The incidence rate of all types of HD in this defined area with a well-established control programme, estimated from sample surveys, was about 900 new patients/million population/year.
Results among "newcomer" children
The incidence rate of HD among "newcomer" children is shown in Figure 1.
Figure 1. (see attached file) Presence of a previously treated patient multiplied the risk of HD among "newcomer" children in a household, despite prior start of treatment in a newly diagnosed "index" patient.(1) Excess risk to "newcomer" children in household endured for as long as observation continued - up to 9 years
The presence of a previously treated patient in the household apparently increased the risk of HD among "newcomer" children to over 25 times that in the general population of the area, during the initial three years after the start of MDT in the "index" patient. When a previously treated patient was present in the household, treatment of the index patient alone did not suffice to reduce the risk to the "background" population level. Even seven to nine years after the start of 24 month MDT in the "index" patient, "newcomer" children showed a greatly elevated risk of HD if a previously treated (but since neglected) patient was present in the same household.
Discussion
Prolonged anti-microbial protection of previously treated but genomically anergic (2-5) persons in endemic areas is likely to reduce dramatically the risk of HD in their household contacts. It also would help protect the individuals from reactions,(6-9) which can be painful, distressing, and aggravate nerve damage. Reinfection in previously treated anergic patients remains a sustained threat in endemic areas.(10)
Preventive antimicrobials among contacts of such neglected previously treated but anergic patients would need to continue for over nine years, to cope with the sustained duration of risk. It seems wiser to rely on prolonged anti-microbial protection of the anergic patients.
Prolonged anti-microbial protection of patients with possible anergy (eg., LL patients) can be achieved by
a) prolonged MDT, after the usual duration. At least until smear negativity.
or
b) prolonged anti-microbials after the usual duration of MDT, with a combination of 3 bactericidal drugs. Some enlightened private practitioners and centres of excellence in endemic areas of India and Brazil already protect LL patients with combinations of bactericidal drugs after MDT.
This HD control area, served by the Schieffelin Centre in Karigiri (India) had earlier produced one of the world's great successes in rapidly reducing the incidence rate of LL HD (16%/year). As long as prolonged anti-microbial protection was ensured for persons with anergy, the exemplary success continued (as discussed here previously). Resurgence in LL HD occurred only after fixed-duration MDT replaced prolonged anti-microbial protection in even LL patients. Since the introduction of fixed duration MDT (in place of MDT till smear negativity) the world too has experienced stagnation in the number of new MB HD patients per year. This is evidenced in Weekly Epidemiological Records. MB types of HD rarely self-heal. Therefore sooner or later they come to the attention of health services and form a more reliable epidemiological indicator than most other indicators.

* EXERCISE TASKS *
1 - In the passage on HD risk among household contacts, what was the estimated incidence rate of all types of HD in the defined control area?
2 - Continue the passage on HD risk among household contacts, starting after its last sentence.

* DATA LISTING *
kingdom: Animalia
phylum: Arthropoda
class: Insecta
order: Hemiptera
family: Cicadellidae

==

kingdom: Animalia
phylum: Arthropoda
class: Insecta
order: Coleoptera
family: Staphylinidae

* ANSWERS TO THE EXERCISE *
1 - About 900 new patients per million population per year.

2 -
As the best young local talent is invited and encouraged to participate in HD work, we can expect increasingly astute investigations and openness to front-line clues. The evidence so far indicates that, in endemic areas, it is neither safe nor fair to exclude persons with anergy (mostly LL) from prolonged anti-microbial protection.
References
1. Vijayakumaran P, Jesudasan K, Mozhi NM, Samuel JD. Does MDT arrest transmission of leprosy to household contacts? Int J Lep 1998; Jun;66(2):125-30.
2. Chakravarti MR, Vogel F. A twin study on leprosy Georg Thieme Publishers, Stuttgart, Germany; 1973
3. Sartori PVU, Penna GO, Bührer-Sékula S et al. Human Genetic Susceptibility of Leprosy Recurrence. Scientific Reports 2020 volume 10, Article number: 1284
4. Gaschignard J, Grant AV, Thuc NV et al. Pauci- and Multibacillary Leprosy: Two Distinct, Genetically Neglected Diseases. PLoS Negl Trop Dis. 2016 May 24;10(5):e0004345. doi: 10.1371/journal.pntd.0004345
5. Wang N, Wang Z, Wang C et al. Prediction of leprosy in the Chinese population based on a weighted genetic risk score. PLoS Negl Trop Dis. 2018 Sep 19;12(9):e0006789. doi: 10.1371/journal.pntd.0006789.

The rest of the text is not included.